**Task item:** Each and every line of the data must appear exactly as given.

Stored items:
┌──
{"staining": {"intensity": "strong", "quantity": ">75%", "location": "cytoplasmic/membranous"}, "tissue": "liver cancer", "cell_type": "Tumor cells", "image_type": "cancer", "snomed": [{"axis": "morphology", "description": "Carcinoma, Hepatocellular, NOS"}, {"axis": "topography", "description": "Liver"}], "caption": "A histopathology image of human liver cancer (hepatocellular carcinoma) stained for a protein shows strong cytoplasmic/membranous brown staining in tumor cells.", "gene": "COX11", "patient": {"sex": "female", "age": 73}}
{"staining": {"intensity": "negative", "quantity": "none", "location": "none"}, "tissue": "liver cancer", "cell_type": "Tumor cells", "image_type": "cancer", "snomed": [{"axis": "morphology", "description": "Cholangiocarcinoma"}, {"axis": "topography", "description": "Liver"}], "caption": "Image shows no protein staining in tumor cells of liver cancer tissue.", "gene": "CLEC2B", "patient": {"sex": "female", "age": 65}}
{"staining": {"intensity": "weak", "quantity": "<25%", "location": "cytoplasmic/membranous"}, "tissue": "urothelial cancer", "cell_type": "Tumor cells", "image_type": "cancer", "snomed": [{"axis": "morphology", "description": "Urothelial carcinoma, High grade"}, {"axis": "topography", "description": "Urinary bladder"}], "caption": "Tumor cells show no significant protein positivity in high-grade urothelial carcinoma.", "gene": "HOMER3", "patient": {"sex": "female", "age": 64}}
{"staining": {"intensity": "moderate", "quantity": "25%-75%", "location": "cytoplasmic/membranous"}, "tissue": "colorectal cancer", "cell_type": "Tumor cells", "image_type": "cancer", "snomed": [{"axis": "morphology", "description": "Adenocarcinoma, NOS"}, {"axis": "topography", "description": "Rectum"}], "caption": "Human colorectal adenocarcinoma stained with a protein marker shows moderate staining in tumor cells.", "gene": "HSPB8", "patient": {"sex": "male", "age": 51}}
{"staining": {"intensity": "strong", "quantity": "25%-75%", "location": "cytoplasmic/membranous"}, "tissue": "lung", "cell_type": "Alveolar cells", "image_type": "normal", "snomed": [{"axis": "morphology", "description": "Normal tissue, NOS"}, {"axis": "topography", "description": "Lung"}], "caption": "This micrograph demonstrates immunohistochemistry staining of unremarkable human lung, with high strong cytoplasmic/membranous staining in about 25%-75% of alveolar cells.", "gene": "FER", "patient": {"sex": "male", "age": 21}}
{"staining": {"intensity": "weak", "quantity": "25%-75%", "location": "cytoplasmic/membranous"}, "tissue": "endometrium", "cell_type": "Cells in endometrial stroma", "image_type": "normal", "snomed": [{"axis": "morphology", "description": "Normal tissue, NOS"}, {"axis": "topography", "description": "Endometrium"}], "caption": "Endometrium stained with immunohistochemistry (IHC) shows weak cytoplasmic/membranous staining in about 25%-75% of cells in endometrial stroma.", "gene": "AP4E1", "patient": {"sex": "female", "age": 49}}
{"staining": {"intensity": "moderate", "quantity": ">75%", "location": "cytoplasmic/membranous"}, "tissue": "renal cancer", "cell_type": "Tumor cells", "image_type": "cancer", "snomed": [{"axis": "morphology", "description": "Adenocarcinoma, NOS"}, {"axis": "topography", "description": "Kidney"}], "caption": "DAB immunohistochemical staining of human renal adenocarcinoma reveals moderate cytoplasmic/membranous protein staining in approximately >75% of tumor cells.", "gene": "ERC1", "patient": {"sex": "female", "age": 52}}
└──
**Solution for this task:**
{"staining": {"intensity": "strong", "quantity": ">75%", "location": "cytoplasmic/membranous"}, "tissue": "liver cancer", "cell_type": "Tumor cells", "image_type": "cancer", "snomed": [{"axis": "morphology", "description": "Carcinoma, Hepatocellular, NOS"}, {"axis": "topography", "description": "Liver"}], "caption": "A histopathology image of human liver cancer (hepatocellular carcinoma) stained for a protein shows strong cytoplasmic/membranous brown staining in tumor cells.", "gene": "COX11", "patient": {"sex": "female", "age": 73}}
{"staining": {"intensity": "negative", "quantity": "none", "location": "none"}, "tissue": "liver cancer", "cell_type": "Tumor cells", "image_type": "cancer", "snomed": [{"axis": "morphology", "description": "Cholangiocarcinoma"}, {"axis": "topography", "description": "Liver"}], "caption": "Image shows no protein staining in tumor cells of liver cancer tissue.", "gene": "CLEC2B", "patient": {"sex": "female", "age": 65}}
{"staining": {"intensity": "weak", "quantity": "<25%", "location": "cytoplasmic/membranous"}, "tissue": "urothelial cancer", "cell_type": "Tumor cells", "image_type": "cancer", "snomed": [{"axis": "morphology", "description": "Urothelial carcinoma, High grade"}, {"axis": "topography", "description": "Urinary bladder"}], "caption": "Tumor cells show no significant protein positivity in high-grade urothelial carcinoma.", "gene": "HOMER3", "patient": {"sex": "female", "age": 64}}
{"staining": {"intensity": "moderate", "quantity": "25%-75%", "location": "cytoplasmic/membranous"}, "tissue": "colorectal cancer", "cell_type": "Tumor cells", "image_type": "cancer", "snomed": [{"axis": "morphology", "description": "Adenocarcinoma, NOS"}, {"axis": "topography", "description": "Rectum"}], "caption": "Human colorectal adenocarcinoma stained with a protein marker shows moderate staining in tumor cells.", "gene": "HSPB8", "patient": {"sex": "male", "age": 51}}
{"staining": {"intensity": "strong", "quantity": "25%-75%", "location": "cytoplasmic/membranous"}, "tissue": "lung", "cell_type": "Alveolar cells", "image_type": "normal", "snomed": [{"axis": "morphology", "description": "Normal tissue, NOS"}, {"axis": "topography", "description": "Lung"}], "caption": "This micrograph demonstrates immunohistochemistry staining of unremarkable human lung, with high strong cytoplasmic/membranous staining in about 25%-75% of alveolar cells.", "gene": "FER", "patient": {"sex": "male", "age": 21}}
{"staining": {"intensity": "weak", "quantity": "25%-75%", "location": "cytoplasmic/membranous"}, "tissue": "endometrium", "cell_type": "Cells in endometrial stroma", "image_type": "normal", "snomed": [{"axis": "morphology", "description": "Normal tissue, NOS"}, {"axis": "topography", "description": "Endometrium"}], "caption": "Endometrium stained with immunohistochemistry (IHC) shows weak cytoplasmic/membranous staining in about 25%-75% of cells in endometrial stroma.", "gene": "AP4E1", "patient": {"sex": "female", "age": 49}}
{"staining": {"intensity": "moderate", "quantity": ">75%", "location": "cytoplasmic/membranous"}, "tissue": "renal cancer", "cell_type": "Tumor cells", "image_type": "cancer", "snomed": [{"axis": "morphology", "description": "Adenocarcinoma, NOS"}, {"axis": "topography", "description": "Kidney"}], "caption": "DAB immunohistochemical staining of human renal adenocarcinoma reveals moderate cytoplasmic/membranous protein staining in approximately >75% of tumor cells.", "gene": "ERC1", "patient": {"sex": "female", "age": 52}}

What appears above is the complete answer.